While there’s certainly a time and place for anti-inflammatories such as ibuprofen and other NSAIDS (Non-Steroidal Anti Inflammatory Drugs), many of us would prefer to reduce symptoms naturally and avoid any potential side effects of these drugs. And the good news is that this is possible.
Food is medicine
Many ancient medicines have used anti-inflammatory foods to treat numerous ailments from muscular pain, tooth ache and arthritis to gastric problems and even skin conditions. How many of the following do you already have in your kitchen that you could start benefitting from?
Garlic has been used as a medicine and a spice for thousands of years - it’s thought that the sulfur containing compounds in this stinky relative of the onion and leek have potent anti-inflammatory effects. In fact studies have found that these compounds decrease the inflammatory proteins released by the body in conditions like Inflammatory Bowel Disease.

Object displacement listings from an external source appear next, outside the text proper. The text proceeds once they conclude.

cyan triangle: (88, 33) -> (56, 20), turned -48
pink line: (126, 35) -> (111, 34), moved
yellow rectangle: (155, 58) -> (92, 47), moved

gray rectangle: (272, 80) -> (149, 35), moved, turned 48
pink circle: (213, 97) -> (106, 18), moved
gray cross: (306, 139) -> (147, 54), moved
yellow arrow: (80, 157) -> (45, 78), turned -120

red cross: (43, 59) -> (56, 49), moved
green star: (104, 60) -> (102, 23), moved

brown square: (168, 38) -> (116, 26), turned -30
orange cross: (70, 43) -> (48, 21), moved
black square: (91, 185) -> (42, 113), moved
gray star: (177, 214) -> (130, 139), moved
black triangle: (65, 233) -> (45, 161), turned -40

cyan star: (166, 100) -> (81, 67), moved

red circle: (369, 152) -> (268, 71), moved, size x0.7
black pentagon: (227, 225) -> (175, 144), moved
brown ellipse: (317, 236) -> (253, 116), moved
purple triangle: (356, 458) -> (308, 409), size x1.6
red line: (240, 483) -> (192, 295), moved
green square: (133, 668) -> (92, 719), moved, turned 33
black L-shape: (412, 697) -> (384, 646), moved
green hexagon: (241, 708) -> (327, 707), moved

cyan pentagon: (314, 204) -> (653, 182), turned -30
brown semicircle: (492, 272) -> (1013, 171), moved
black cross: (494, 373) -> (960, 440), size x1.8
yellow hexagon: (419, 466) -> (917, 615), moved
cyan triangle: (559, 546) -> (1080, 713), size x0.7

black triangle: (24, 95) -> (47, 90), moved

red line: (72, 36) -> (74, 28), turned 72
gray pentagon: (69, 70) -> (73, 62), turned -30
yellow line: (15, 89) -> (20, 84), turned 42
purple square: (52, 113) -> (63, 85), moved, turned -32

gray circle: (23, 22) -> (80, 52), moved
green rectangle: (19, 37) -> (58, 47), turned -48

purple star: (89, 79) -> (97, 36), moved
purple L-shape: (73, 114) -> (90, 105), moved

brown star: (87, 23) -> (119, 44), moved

Like garlic, turmeric is an ancient spice know for its powerful anti-inflammatory effects. The substance in turmeric that seems to reduce inflammation is called Curcumin - studies have found that this bright yellow substance may be equally as effective as some anti-inflammatory drugs for treating conditions such as inflammatory bowel disease, pancreatitis and arthritis. Up your intake by adding turmeric to curries, smoothies, stir-fries, soups or making a warm turmeric milk by adding half a teaspoon of the spice to almond milk with a teaspoon of honey and a sprinkle of cinnamon.
Hoorah - an excuse to eat chocolate! Certain cocoa-based products are rich in anti-inflammatory flavonols that have been linked to reducing risk of disease. Just be sure to choose high cocoa chocolate (>70% solids) or even better, go for raw cacao powder.
They may not look powerful, but these tiny little seeds contain a compound called sesamol which has been shown to reduce the harmful inflammatory proteins produced in conditions such as arthritis.
Get your sesame fix by lightly toasting and adding to salads, blitzing into breakfast smoothies or using to add crunch to fish or chicken coatings.